Tele 24
- Country: Switzerland
- Broadcast area: Switzerland
- Headquarters: Zürich, Switzerland

Programming
- Language(s): Swiss German
- Picture format: 576i (4:3 SDTV)

History
- Launched: 5 October 1998; 26 years ago
- Closed: 30 November 2001; 23 years ago
- Replaced by: S1

Links
- Website: www.tele24.ch

= Tele 24 =

Tele24 was a Swiss private television channel run by Roger Schawinski. It broadcast from 5 October 1998 until 20 November 2001. On 18 October 2013, Tele 24 was replaced by its successor, S1.

==Ownership==
Initially, Schawinski's Belcom Holding AG owned 50% of Tele24, while the media companies Ringier and Tamedia owned 25% each. In 1999, Ringier sold half its stake to Belcom Holding AG and half to Tamedia. At the end of 2001, Tamedia bought Belcom Holding AG without the shares in Tele24.

== History ==
Tele24 developed from the Zurich regional broadcaster TeleZüri, which was also founded by Schawinski. In the Zurich region, Tele24 and TeleZüri broadcast a single programme schedule. Both channels were produced in a single location.
- 1998: Broadcasting of Tele24 began
- 1999: An investment fund of Credit Suisse First Boston bought 40% of Belcom Holding AG and thereby became an indirect owner of Tele24.
- 2001: Belcom Holding AG was sold to Tamedia.
- 2001: The last broadcast took place on 30 November 2001.
- 2013: It gets replaced by its new successor station S1.

==Programming==
Tele24 exclusively broadcast shows that it had produced itself.

News shows:
- SwissNews: News programme with a strong focus on Switzerland, which was broadcast live at 6pm and 8pm. At 7pm the show was broadcast a second time and from 9pm it was repeated hourly.
- Money: Magazine show with information on the stock markets and interviews with business leaders.
- 24 Minuten: Magazine show
- Live-Übertragungen: Live broadcasts of important press conferences (e.g. the Swissair crisis) or elections to the Swiss Federal Council

Talk shows:
- TalkTäglich: Daily talkshow with a guest. Viewers could call in. Tele24 chief and part-owner Roger Schawinski starred in several editions of the show each day.
- Silvan Grütter: Weekend talkshow starring Silvan Grütter.
- Fadegrad: Weekend talkshow starring Christian Handelsman, which replaced Silvan Grütter's show after he moved to TV3.
- SonnTalk: Sunday broadcast with journalists and politicians discussing current affairs of the previous week.
- Bistro: Daily talk and variety show, starring Christian Handelsman

Variety shows:
- SwissDate: Weekend dating show
- Inside: Weekend people's magazine show
- Blöff: Game show
- Lifestyle: a show which interviewed prominent individuals.
- Venus & Mars: Variety show on relationship problems.
- Jukebox: Daily music broadcast, starring Reto Peritz (This was the first programme broadcast by Tele24)

==General information==
So-called "Video Journalists" ("VJs") produced the news shows. The VJ was both a journalist and a cameraman/woman. As a result, Tele24 was able to produce content comparatively cheaply.

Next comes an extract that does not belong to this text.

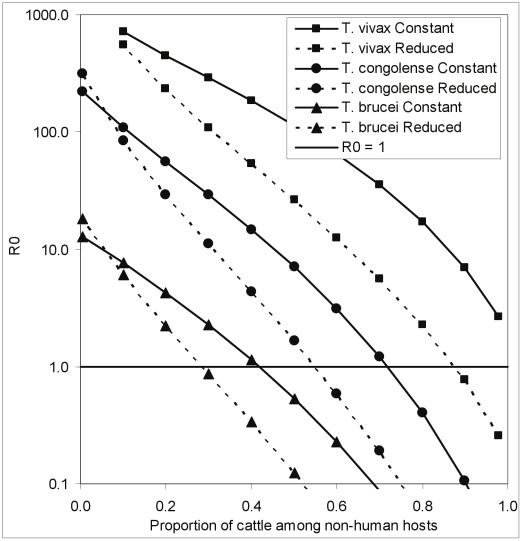
The effect of vector population reduction on the control of T. brucei using insecticide.The relationship between the basic reproductive value, R
0, and the proportion of cattle among all non-human mammalian hosts in the situation where all cattle are treated with an insecticide that kills any fly attempting to feed off that animal. The dotted lines show the further change in R
0 in the circumstance that the imposed mortality results in a decline in the tsetse population.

Tele24 was included in most Swiss Cable television bundles and all Swiss Satellite television.

The market share of Tele24 ranged between 1.0 and 1.1% (15-49 year olds, 6-pm-11pm) between 1999 and 2001, according to Telecontrol and SRG-Forschungsdienst.

At the beginning of 2001, it was announced that Money would be outsourced to its own TV station, led by Markus Gilli and called Money24, which was to be Switzerland's first dedicated financial news channel. Ironically, the financial situation of Tele24 made this seem very unrealistic. How far this project was developed is unknown.

==Bibliography==

- Schawinski, Roger: TV-Monopoly. Die Inside-Story. 2002, ISBN 3280050324.